LPD in Action: Apollo 11 and Beyond
The Landing Point Designator’s most famous moment came during Apollo 11. As Neil Armstrong looked through the LPD markings after pitchover, he saw that the guidance computer was steering Eagle toward a boulder field at the western edge of West Crater—a field of rocks the size of automobiles scattered across the approach path. The terrain was clearly unsuitable for landing.
Armstrong redesignated, clicking the hand controller to shift the landing point further downrange, beyond the boulder field. He continued to monitor through the LPD as the computer adjusted the trajectory. But the safe terrain he needed kept retreating ahead of them, and fuel was running low. Eventually Armstrong transitioned to P66 and essentially flew the LM manually to a clear spot, with Charlie Duke in Mission Control calling out the dwindling propellant: “Sixty seconds.” Then: “Thirty seconds.”
Eagle landed with approximately 25 seconds of fuel remaining.
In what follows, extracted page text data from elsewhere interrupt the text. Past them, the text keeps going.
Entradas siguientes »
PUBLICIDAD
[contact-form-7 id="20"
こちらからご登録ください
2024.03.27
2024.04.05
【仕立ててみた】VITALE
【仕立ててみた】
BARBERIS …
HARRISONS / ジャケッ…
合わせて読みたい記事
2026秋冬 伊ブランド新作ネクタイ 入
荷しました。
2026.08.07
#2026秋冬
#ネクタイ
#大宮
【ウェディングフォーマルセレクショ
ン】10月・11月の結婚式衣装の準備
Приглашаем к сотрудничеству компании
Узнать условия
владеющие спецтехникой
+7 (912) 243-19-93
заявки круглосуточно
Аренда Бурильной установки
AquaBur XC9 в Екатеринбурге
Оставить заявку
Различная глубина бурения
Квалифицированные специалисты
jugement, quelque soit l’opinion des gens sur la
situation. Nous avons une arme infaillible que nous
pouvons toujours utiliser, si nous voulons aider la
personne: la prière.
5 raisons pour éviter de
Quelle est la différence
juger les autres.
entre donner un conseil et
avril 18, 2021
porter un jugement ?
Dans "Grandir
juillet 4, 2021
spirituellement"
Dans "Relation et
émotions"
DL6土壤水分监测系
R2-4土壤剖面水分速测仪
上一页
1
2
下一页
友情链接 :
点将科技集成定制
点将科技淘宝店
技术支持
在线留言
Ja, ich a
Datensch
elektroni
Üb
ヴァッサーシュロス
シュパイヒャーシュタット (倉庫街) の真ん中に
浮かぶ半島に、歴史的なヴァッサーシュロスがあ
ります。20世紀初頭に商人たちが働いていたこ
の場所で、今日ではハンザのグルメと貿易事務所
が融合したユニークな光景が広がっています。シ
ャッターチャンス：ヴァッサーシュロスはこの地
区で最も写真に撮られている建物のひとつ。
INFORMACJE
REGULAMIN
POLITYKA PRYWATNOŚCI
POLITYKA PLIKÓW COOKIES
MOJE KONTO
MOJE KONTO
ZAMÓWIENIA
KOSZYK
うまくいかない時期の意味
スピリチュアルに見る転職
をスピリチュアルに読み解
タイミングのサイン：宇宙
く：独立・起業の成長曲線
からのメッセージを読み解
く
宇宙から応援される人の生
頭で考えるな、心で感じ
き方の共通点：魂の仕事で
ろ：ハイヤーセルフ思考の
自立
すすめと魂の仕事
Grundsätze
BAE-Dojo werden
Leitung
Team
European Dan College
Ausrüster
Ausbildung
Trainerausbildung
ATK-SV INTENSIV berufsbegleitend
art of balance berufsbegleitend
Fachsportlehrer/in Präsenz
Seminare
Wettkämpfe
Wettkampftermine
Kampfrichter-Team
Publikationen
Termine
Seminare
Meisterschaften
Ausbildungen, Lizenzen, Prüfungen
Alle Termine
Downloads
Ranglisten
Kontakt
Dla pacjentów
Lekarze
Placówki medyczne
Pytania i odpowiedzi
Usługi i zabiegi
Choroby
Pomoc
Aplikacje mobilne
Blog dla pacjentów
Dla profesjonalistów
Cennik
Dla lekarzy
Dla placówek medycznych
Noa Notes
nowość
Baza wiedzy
The LPD hadn’t prevented the drama—Armstrong’s flying skill did that—but it had provided the critical first piece of information: the computer’s target was bad, and he needed to do something about it. Without the LPD, Armstrong would have had no way to correlate the DSKY’s numbers with what he could see out the window. He might have recognized the boulder field too late or not at all.
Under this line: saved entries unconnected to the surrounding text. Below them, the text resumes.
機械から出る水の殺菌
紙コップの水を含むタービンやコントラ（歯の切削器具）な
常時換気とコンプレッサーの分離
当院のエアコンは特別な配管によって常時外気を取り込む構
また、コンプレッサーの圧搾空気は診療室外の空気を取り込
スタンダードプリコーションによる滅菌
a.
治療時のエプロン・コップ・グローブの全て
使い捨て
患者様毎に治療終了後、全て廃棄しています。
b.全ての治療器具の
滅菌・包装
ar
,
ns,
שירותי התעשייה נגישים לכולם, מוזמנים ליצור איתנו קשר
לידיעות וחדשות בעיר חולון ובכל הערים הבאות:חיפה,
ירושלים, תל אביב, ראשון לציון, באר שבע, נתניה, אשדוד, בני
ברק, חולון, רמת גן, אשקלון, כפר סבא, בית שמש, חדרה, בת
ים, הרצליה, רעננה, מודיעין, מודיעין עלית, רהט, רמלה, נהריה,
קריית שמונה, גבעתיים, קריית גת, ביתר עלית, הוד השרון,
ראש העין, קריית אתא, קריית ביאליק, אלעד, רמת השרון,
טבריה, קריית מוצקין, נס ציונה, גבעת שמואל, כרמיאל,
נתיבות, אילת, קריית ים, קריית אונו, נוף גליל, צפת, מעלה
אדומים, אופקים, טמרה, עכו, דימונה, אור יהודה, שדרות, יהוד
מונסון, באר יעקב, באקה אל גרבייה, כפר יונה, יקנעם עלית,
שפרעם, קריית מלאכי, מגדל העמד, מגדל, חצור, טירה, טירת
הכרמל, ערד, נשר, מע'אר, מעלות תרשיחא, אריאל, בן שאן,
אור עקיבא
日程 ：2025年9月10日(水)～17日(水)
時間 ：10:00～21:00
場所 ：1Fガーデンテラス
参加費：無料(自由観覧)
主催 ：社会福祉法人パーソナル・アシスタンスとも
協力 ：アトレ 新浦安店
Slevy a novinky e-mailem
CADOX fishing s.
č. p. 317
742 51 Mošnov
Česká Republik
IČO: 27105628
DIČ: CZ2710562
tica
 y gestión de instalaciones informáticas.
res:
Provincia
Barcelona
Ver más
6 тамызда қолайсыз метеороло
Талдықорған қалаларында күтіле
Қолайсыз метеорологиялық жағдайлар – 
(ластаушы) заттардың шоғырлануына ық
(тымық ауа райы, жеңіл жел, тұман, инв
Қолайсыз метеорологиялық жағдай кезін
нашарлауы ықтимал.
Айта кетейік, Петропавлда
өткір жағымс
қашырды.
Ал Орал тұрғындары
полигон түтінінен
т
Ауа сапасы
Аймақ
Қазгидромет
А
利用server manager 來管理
Apollo 12 demonstrated the LPD’s value from the opposite direction. Pete Conrad, targeting an intentionally precise landing near the Surveyor III probe, used the LPD to confirm that the guidance computer’s target was exactly where he wanted it. He made minor redesignations to fine-tune the approach, then flew a confident P66 descent to land within 600 feet of the derelict probe—a pinpoint landing that validated the entire targeting and redesignation system.
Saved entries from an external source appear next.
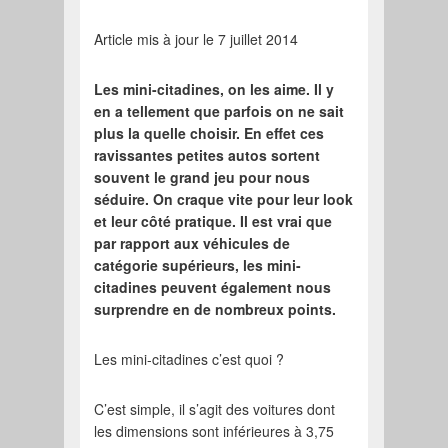
Article mis à jour le 7 juillet 2014
Les mini-citadines, on les aime. Il y
en a tellement que parfois on ne sait
plus la quelle choisir. En effet ces
ravissantes petites autos sortent
souvent le grand jeu pour nous
séduire. On craque vite pour leur look
et leur côté pratique. Il est vrai que
par rapport aux véhicules de
catégorie supérieurs, les mini-
citadines peuvent également nous
surprendre en de nombreux points.
Les mini-citadines c’est quoi ?
C’est simple, il s’agit des voitures dont
les dimensions sont inférieures à 3,75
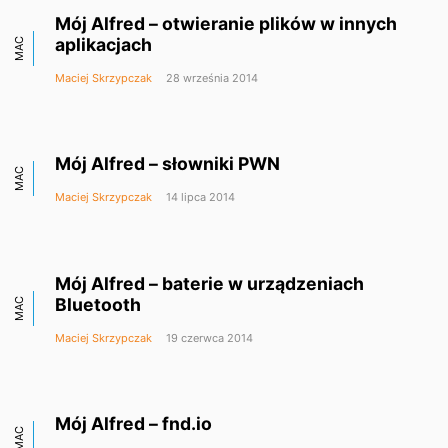
Mój Alfred – otwieranie plików w innych
aplikacjach
MAC
Maciej Skrzypczak
28 września 2014
Mój Alfred – słowniki PWN
MAC
Maciej Skrzypczak
14 lipca 2014
Mój Alfred – baterie w urządzeniach
Bluetooth
MAC
Maciej Skrzypczak
19 czerwca 2014
Mój Alfred – fnd.io
MAC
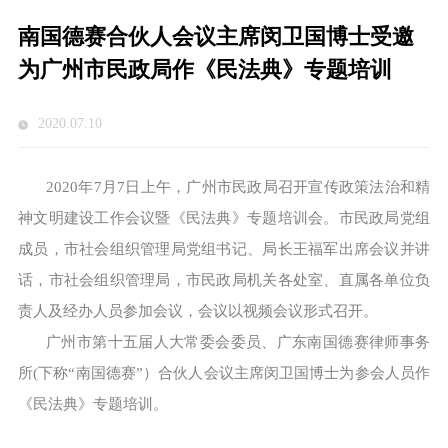
南国德赛合伙人会议主席闵卫国博士受邀
为广州市民政局作《民法典》专题培训
2020.07.10
2020年7月7日上午，广州市民政局召开宣传政策法治和精
神文明建设工作会议暨《民法典》专题培训会。市民政局党组
成员，市社会组织管理局党组书记、局长王福军出席会议并讲
话，市社会组织管理局，市民政局机关各处室、直属各单位负
责人及经办人员参加会议，会议以视频会议形式召开。
广州市第十五届人大常委会委员、广东南国德赛律师事务
所(下称“南国德赛”）合伙人会议主席闵卫国博士为参会人员作
《民法典》专题培训。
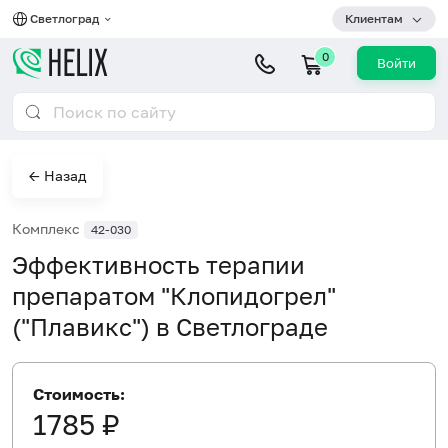
Светлоград
Клиентам
0
Войти
← Назад
Комплекс
42-030
Эффективность терапии
препаратом "Клопидогрел"
("Плавикс") в Светлограде
Стоимость:
1785 ₽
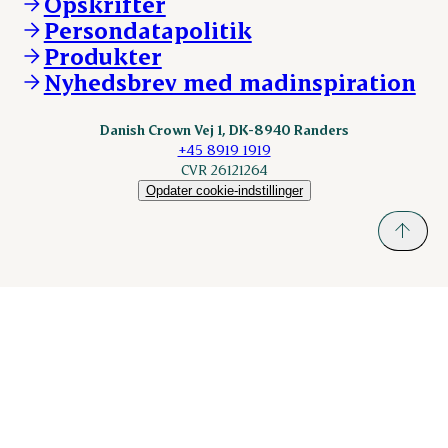
Opskrifter
ESS-FOOD.com
Persondatapolitik
Fonden Dansk Gastronomi
KLS.se
Produkter
nordicspoor.com
Nyhedsbrev med madinspiration
Scanhide.dk
Sokolow.pl
Danish Crown Vej 1, DK-8940 Randers
+45 8919 1919
CVR 26121264
Opdater cookie-indstillinger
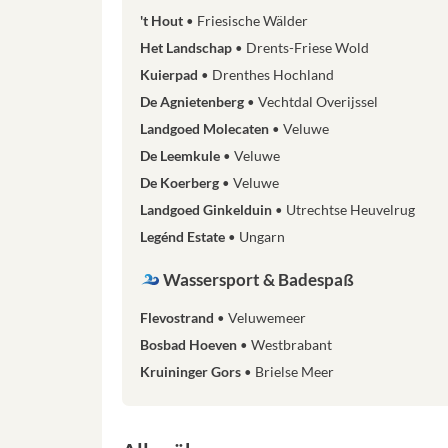
't Hout
Friesische Wälder
Het Landschap
Drents-Friese Wold
Kuierpad
Drenthes Hochland
De Agnietenberg
Vechtdal Overijssel
Landgoed Molecaten
Veluwe
De Leemkule
Veluwe
De Koerberg
Veluwe
Landgoed Ginkelduin
Utrechtse Heuvelrug
Legénd Estate
Ungarn
Wassersport & Badespaß
Flevostrand
Veluwemeer
Bosbad Hoeven
Westbrabant
Kruininger Gors
Brielse Meer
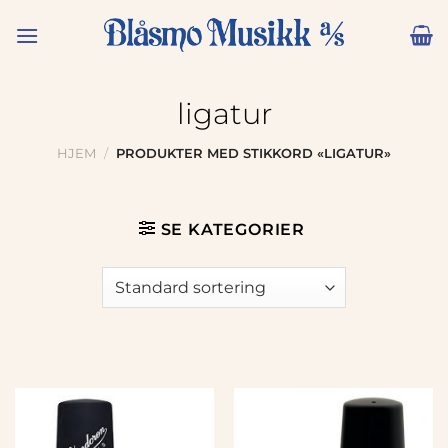
Skip
to
content
ligatur
HJEM
/
PRODUKTER MED STIKKORD «LIGATUR»
SE KATEGORIER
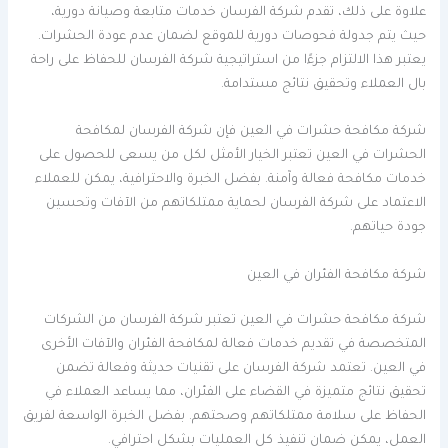
علاوة على ذلك، تقدم شركة الفرسان خدمات متابعة وصيانة دورية،
حيث يتم جدولة فحوصات دورية للموقع لضمان عدم عودة الحشرات.
يعتبر هذا الالتزام جزءًا من استراتيجية شركة الفرسان للحفاظ على راحة
بال العملاء وتحقيق نتائج مستدامة.
شركة مكافحة حشرات في العين فإن شركة الفرسان لمكافحة
الحشرات في العين تعتبر الخيار الأمثل لكل من يسعى للحصول على
خدمات مكافحة فعالة وآمنة. بفضل الخبرة والاحترافية، يمكن للعملاء
الاعتماد على شركة الفرسان لحماية ممتلكاتهم من الآفات وتحسين
جودة حياتهم.
شركة مكافحة الفئران في العين
شركة مكافحة حشرات في العين تعتبر شركة الفرسان من الشركات
المتخصصة في تقديم خدمات فعالة لمكافحة الفئران والآفات الأخرى
في العين. تعتمد شركة الفرسان على تقنيات حديثة وفعالة تضمن
تحقيق نتائج متميزة في القضاء على الفئران، مما يساعد العملاء في
الحفاظ على سلامة ممتلكاتهم وصحتهم. بفضل الخبرة الواسعة لفريق
العمل، يمكن ضمان تنفيذ كل العمليات بشكل احترافي.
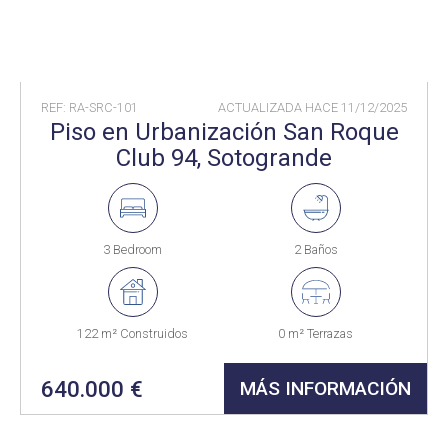
REF: RA-SRC-101
ACTUALIZADA HACE
11/12/2025
Piso en Urbanización San Roque
Club 94, Sotogrande
3 Bedroom
2 Baños
122 m² Construidos
0 m² Terrazas
640.000 €
MÁS INFORMACIÓN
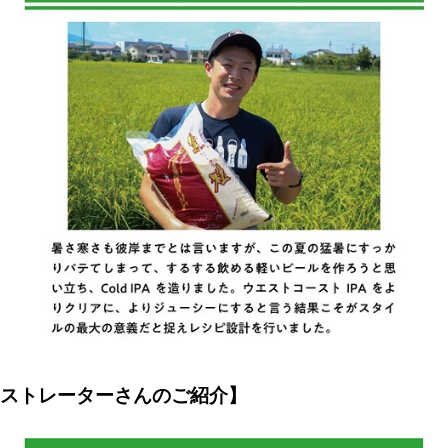
ラストレーターさんのご紹介】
Later missions refined the technique further. By Apollo 15, 16, and 17, commanders were landing in increasingly challenging terrain—mountain valleys, highland plateaus, canyon edges—using the LPD as one element in a well-practiced approach sequence. The tool never changed. The same scribed lines, the same Noun 68 display, the same hand controller redesignation logic served from the first landing to the last.
The Analog Bridge
In a spacecraft full of digital computers, inertial measurement units, radar altimeters, and telemetry systems, the Landing Point Designator stands apart as an artifact of an older engineering tradition. It was a sighting device, no different in concept from the graduated reticles that navigators, artillerists, and surveyors had used for centuries. Lines on glass, calibrated to known angles, interpreted by a trained human eye.
Its genius lay in what it didn’t need. Zero weight added. Zero power consumed. Zero failure modes introduced. Zero software to debug. In a vehicle where every pound was fought over and every circuit was a potential point of failure, the LPD accomplished its mission by requiring nothing at all beyond what was already present: a window, a pair of eyes, and a set of marks that would last as long as the glass itself.
It was also irreplaceable by any technology of the era. No television camera, no computer display, no automated terrain analysis system of the 1960s could have given a commander the same rapid, intuitive understanding of the landing site that looking through a calibrated window provided. The human visual system, with its ability to assess texture, shadow, slope, and scale at a glance, was the best terrain sensor available. The LPD simply connected it to the guidance computer’s targeting solution.
The Landing Point Designator reminds us that the most sophisticated system in a spacecraft was, and perhaps always will be, the crew. The AGC could compute trajectories with precision no human could match. But it took a pilot looking through scribed lines on glass to decide if those trajectories led somewhere worth going.